**DIRECTIONS FOR THIS TASK:**
What is the number of lines in the data below that hold the word "weight"? Give nothing beyond that number.

....

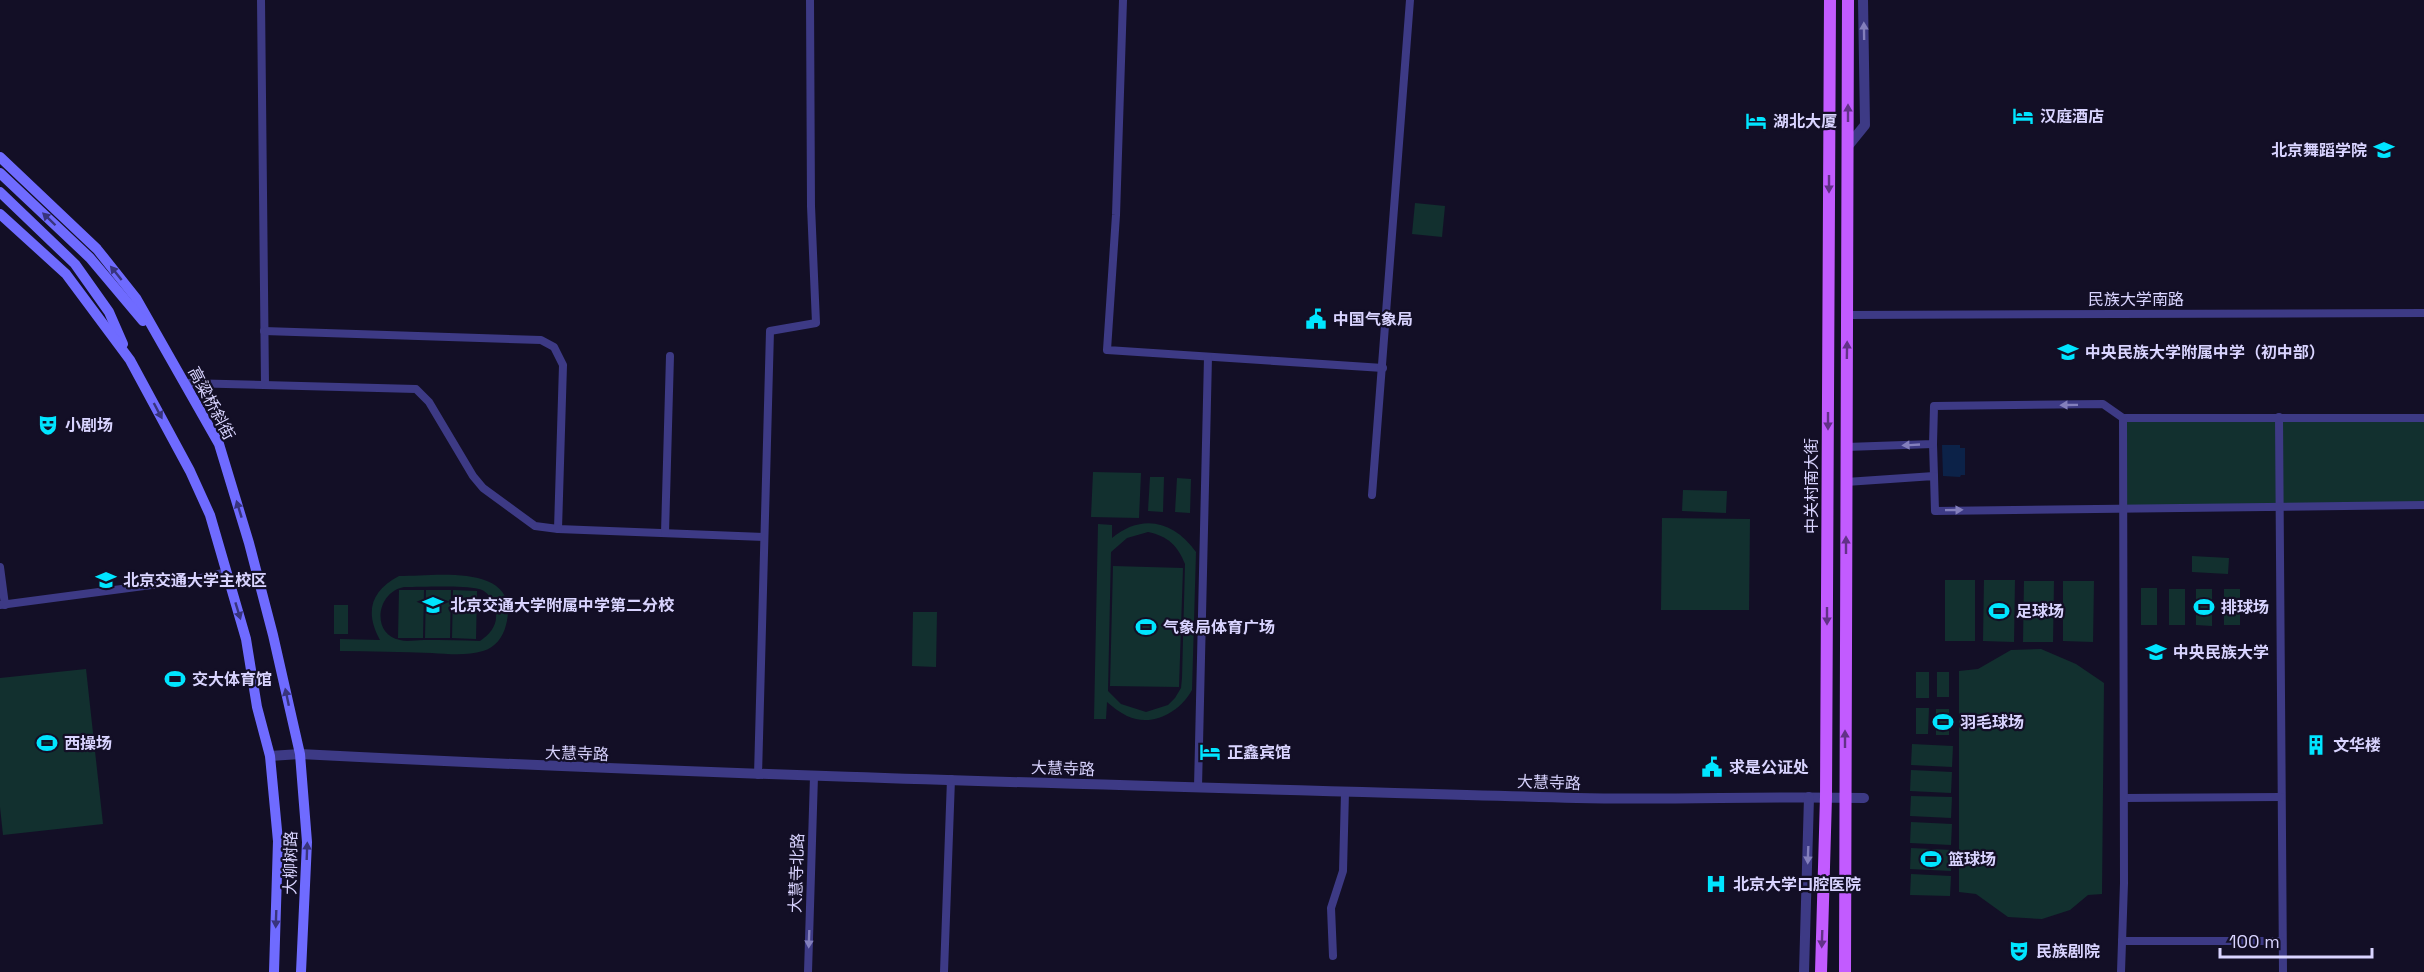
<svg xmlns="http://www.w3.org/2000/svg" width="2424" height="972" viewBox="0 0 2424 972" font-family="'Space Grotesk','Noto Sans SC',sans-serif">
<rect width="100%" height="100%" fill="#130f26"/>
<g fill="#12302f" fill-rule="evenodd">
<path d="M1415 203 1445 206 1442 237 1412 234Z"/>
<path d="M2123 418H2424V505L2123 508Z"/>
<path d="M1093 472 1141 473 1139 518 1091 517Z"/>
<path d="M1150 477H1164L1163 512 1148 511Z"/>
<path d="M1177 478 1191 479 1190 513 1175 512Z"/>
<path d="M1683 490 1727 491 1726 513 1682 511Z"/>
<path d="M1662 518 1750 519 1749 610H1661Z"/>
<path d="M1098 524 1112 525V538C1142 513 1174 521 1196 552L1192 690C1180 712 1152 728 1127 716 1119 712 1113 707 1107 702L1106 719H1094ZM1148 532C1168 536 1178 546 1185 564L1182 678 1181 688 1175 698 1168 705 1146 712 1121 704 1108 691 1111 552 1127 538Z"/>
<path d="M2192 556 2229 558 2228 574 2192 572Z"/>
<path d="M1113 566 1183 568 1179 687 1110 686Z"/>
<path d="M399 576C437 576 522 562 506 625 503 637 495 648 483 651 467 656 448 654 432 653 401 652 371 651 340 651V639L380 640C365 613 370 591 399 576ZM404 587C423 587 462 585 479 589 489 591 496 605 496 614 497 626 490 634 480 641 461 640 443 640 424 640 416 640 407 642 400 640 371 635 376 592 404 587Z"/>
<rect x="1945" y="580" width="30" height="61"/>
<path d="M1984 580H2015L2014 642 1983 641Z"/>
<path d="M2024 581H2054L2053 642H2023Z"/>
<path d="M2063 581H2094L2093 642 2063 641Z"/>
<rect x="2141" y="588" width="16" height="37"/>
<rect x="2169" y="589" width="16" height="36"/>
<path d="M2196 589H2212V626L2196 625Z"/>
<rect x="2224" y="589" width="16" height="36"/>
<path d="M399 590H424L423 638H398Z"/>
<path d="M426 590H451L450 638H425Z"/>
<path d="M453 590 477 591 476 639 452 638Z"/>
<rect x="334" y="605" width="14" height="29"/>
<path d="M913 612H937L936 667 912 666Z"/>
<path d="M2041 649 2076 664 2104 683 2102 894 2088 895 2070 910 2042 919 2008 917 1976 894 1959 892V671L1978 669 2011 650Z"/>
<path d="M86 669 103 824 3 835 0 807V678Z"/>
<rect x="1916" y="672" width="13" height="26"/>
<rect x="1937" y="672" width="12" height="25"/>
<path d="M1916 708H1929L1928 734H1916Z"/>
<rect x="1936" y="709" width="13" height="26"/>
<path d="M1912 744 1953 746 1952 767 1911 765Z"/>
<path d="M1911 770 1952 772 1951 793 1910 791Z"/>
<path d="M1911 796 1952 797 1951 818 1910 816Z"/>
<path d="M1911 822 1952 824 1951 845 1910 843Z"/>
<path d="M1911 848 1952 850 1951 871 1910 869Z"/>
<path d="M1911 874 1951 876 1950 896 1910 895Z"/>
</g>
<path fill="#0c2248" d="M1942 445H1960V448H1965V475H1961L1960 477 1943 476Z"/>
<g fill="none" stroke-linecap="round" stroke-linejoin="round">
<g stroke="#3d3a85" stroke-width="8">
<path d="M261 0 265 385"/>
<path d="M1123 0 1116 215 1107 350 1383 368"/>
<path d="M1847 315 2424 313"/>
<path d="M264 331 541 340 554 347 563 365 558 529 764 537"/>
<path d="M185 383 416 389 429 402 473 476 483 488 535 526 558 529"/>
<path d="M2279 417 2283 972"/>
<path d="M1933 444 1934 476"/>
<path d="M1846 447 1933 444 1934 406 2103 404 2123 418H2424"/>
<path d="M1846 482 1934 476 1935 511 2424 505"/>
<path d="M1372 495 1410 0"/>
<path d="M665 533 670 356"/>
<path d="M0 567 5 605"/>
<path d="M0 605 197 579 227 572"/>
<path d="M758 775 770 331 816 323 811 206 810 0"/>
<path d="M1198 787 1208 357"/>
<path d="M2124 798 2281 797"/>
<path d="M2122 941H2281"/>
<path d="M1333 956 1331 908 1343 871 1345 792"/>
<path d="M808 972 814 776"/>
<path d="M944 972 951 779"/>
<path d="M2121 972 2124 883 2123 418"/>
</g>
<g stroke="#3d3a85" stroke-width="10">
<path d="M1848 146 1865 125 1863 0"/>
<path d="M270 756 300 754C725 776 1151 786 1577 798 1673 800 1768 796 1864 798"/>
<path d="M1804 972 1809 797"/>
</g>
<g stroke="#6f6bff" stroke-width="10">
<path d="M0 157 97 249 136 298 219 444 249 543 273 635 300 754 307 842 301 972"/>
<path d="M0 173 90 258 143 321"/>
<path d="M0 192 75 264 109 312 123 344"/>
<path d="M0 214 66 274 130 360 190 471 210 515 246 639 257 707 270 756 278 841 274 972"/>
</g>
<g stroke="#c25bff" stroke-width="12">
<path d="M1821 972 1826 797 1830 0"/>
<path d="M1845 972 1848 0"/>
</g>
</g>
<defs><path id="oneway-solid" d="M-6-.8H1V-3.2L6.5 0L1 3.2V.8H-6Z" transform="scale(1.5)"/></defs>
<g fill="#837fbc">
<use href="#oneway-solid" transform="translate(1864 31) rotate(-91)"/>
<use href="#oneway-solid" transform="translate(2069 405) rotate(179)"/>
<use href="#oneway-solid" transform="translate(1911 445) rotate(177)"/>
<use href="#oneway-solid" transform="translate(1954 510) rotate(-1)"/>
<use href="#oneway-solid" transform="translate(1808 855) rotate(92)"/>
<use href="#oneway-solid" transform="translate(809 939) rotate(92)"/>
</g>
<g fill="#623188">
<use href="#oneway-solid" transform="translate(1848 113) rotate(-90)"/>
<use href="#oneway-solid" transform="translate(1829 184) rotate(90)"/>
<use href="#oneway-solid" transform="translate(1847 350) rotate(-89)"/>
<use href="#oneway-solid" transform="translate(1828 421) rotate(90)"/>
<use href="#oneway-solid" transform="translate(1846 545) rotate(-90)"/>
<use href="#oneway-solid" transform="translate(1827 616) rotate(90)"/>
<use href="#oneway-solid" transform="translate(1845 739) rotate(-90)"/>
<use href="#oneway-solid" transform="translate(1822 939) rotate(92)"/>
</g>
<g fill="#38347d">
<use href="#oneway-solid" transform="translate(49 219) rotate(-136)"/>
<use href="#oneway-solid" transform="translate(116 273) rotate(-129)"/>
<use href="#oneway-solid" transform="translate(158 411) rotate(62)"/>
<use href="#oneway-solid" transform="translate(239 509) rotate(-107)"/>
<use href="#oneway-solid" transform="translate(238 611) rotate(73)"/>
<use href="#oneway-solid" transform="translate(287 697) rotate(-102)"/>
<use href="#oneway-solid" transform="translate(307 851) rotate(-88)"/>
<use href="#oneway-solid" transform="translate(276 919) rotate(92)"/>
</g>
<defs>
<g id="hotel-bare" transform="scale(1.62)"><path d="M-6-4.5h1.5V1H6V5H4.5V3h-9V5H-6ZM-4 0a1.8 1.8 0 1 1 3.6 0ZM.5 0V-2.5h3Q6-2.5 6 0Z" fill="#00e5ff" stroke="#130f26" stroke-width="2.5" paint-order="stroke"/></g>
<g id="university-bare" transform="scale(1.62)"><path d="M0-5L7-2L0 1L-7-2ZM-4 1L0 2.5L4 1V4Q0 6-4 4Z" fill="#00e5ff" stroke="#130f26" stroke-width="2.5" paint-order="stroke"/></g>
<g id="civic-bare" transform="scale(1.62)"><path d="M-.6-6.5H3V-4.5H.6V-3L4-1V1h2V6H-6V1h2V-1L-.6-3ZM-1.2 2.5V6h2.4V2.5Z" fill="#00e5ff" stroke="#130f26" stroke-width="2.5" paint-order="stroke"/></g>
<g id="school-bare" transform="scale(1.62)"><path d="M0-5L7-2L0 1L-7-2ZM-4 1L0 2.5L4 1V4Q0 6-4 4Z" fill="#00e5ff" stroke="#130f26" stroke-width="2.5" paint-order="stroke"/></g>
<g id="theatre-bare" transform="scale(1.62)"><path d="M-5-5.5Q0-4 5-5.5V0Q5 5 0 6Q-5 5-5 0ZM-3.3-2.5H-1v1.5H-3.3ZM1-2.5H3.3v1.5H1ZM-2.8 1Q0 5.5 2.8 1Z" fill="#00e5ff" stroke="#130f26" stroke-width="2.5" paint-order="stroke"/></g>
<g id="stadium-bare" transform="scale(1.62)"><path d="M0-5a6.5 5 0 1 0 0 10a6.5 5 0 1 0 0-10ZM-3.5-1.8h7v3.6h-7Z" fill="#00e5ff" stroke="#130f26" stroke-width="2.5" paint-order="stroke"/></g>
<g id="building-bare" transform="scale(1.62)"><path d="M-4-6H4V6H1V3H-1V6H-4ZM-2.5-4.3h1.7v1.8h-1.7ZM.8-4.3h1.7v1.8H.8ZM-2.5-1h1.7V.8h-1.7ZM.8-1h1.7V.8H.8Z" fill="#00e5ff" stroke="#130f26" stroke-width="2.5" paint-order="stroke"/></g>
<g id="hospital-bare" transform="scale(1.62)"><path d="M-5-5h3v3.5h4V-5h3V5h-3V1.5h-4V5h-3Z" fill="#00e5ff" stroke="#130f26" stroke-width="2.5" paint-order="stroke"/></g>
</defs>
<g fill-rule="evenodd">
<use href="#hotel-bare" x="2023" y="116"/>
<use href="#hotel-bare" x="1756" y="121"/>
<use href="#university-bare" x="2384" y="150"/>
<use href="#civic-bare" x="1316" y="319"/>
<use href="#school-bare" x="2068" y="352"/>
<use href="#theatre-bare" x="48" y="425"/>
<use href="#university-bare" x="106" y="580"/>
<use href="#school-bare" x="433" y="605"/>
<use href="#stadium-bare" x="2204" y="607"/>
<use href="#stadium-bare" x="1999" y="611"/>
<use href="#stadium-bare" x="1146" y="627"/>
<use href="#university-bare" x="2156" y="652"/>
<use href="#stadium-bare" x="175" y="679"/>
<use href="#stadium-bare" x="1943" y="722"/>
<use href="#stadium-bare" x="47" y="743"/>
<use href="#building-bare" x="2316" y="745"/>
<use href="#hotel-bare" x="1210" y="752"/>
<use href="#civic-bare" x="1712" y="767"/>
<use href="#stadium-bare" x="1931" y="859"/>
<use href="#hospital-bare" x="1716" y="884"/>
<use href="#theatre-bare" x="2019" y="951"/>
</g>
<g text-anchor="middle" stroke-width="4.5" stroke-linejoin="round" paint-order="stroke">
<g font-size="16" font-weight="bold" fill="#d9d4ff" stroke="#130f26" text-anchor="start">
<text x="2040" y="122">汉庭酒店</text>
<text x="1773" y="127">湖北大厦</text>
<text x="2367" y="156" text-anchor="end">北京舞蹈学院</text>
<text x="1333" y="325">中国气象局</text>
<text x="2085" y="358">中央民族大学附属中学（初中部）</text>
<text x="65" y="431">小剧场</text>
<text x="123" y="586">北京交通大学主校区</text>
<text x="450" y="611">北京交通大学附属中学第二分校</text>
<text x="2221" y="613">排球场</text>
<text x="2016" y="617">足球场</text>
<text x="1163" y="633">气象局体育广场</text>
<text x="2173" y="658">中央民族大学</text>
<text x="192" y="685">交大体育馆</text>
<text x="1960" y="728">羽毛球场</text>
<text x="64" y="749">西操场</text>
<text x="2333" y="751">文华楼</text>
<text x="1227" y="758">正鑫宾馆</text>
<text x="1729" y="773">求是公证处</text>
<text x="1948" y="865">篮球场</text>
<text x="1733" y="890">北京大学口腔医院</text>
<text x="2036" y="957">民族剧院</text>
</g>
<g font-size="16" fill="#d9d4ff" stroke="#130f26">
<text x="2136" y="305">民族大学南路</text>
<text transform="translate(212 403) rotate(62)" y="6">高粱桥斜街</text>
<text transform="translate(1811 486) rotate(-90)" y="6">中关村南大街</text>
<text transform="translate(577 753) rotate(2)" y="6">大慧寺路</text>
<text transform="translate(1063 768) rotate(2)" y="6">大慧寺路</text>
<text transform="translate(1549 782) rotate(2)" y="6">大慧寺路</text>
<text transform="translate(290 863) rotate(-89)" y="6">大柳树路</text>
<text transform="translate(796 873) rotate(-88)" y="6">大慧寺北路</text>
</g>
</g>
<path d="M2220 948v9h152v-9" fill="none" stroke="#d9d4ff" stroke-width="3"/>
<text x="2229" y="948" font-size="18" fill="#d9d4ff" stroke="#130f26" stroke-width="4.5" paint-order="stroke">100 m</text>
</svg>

....

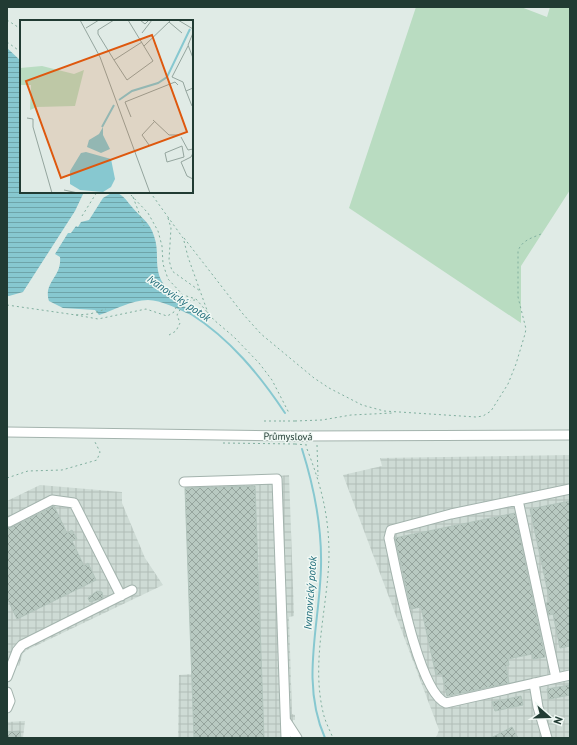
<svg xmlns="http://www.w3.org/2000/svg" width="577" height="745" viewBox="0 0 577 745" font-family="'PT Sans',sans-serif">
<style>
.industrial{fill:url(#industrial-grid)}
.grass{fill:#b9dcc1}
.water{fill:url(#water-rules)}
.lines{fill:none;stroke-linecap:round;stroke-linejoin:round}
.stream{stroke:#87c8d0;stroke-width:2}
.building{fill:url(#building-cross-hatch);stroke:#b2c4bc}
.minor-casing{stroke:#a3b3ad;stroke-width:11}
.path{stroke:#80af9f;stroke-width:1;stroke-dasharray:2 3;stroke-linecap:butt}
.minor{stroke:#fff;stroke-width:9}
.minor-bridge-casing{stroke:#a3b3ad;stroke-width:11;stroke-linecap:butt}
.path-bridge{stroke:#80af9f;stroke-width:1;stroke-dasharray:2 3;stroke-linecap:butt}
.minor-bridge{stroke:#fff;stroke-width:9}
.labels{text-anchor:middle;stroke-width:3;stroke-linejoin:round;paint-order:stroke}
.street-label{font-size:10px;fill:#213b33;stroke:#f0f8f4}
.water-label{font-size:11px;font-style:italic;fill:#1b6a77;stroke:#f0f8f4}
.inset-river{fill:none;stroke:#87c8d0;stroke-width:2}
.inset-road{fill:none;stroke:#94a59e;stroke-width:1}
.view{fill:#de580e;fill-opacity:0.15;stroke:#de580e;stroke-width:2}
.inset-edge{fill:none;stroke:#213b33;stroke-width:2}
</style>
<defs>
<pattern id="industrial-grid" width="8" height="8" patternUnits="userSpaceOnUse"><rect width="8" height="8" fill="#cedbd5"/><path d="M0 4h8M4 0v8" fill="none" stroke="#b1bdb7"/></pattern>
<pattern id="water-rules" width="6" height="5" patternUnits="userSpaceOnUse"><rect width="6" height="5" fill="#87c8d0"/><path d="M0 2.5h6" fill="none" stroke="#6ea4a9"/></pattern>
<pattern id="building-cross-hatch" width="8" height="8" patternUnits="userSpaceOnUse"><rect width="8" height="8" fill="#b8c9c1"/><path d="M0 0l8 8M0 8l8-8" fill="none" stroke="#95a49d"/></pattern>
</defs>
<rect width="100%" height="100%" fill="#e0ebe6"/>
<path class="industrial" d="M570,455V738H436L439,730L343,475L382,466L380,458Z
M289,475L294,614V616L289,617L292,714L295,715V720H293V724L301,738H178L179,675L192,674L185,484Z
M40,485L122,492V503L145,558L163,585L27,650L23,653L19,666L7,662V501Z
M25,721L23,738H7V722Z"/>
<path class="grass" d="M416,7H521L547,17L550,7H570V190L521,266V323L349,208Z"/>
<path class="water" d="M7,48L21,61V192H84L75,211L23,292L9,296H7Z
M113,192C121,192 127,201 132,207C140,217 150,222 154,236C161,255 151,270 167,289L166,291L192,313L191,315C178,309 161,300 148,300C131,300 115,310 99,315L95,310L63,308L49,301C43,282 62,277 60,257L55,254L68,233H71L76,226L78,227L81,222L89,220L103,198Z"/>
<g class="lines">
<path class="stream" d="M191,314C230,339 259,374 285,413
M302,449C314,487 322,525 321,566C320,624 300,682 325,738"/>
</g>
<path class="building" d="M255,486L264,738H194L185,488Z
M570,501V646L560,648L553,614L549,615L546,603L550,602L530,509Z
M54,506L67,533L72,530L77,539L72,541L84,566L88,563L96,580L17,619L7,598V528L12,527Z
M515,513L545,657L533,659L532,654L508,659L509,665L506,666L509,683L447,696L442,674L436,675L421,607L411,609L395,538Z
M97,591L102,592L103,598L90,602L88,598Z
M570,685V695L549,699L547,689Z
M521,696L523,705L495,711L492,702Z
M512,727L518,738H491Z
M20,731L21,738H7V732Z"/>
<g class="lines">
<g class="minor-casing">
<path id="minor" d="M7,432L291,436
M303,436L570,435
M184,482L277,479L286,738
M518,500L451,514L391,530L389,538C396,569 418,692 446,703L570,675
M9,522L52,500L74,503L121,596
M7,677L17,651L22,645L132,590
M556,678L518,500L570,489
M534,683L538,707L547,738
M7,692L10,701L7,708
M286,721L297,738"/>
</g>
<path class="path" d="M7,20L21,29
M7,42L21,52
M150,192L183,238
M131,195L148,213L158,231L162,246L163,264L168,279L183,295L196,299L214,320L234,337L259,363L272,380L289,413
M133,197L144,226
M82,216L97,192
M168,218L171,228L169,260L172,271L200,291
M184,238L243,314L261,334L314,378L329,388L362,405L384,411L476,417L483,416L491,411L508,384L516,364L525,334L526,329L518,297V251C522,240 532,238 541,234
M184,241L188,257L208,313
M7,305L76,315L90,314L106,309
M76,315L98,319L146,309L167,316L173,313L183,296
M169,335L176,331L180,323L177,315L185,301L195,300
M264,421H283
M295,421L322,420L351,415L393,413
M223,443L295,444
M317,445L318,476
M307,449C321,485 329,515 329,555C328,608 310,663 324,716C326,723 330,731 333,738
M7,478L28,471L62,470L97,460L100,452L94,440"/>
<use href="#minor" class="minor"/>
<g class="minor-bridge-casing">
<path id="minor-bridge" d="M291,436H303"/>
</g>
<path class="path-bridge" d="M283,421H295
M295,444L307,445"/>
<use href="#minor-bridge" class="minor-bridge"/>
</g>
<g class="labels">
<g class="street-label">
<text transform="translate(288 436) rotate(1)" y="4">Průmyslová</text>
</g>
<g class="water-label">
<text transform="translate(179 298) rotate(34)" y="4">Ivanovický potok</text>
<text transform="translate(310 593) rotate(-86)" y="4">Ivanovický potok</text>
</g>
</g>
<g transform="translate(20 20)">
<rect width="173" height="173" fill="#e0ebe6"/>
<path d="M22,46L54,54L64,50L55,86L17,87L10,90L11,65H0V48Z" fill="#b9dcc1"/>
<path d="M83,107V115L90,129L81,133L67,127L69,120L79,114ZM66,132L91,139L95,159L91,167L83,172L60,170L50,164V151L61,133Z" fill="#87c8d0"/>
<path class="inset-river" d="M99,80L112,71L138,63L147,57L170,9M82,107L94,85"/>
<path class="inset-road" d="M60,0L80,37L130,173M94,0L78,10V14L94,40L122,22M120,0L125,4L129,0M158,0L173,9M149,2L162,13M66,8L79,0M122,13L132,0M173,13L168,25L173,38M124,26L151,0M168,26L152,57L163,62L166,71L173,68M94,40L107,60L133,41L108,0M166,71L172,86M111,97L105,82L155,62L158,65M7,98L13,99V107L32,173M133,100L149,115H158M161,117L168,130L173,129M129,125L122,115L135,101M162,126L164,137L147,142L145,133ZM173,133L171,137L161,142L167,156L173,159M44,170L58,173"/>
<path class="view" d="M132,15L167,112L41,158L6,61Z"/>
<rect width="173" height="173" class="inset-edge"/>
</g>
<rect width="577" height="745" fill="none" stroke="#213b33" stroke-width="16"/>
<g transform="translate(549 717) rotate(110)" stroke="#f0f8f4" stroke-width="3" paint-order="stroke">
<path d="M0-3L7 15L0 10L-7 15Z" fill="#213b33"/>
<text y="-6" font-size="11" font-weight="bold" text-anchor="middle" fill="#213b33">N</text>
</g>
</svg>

....

**ANSWER BELOW:**
2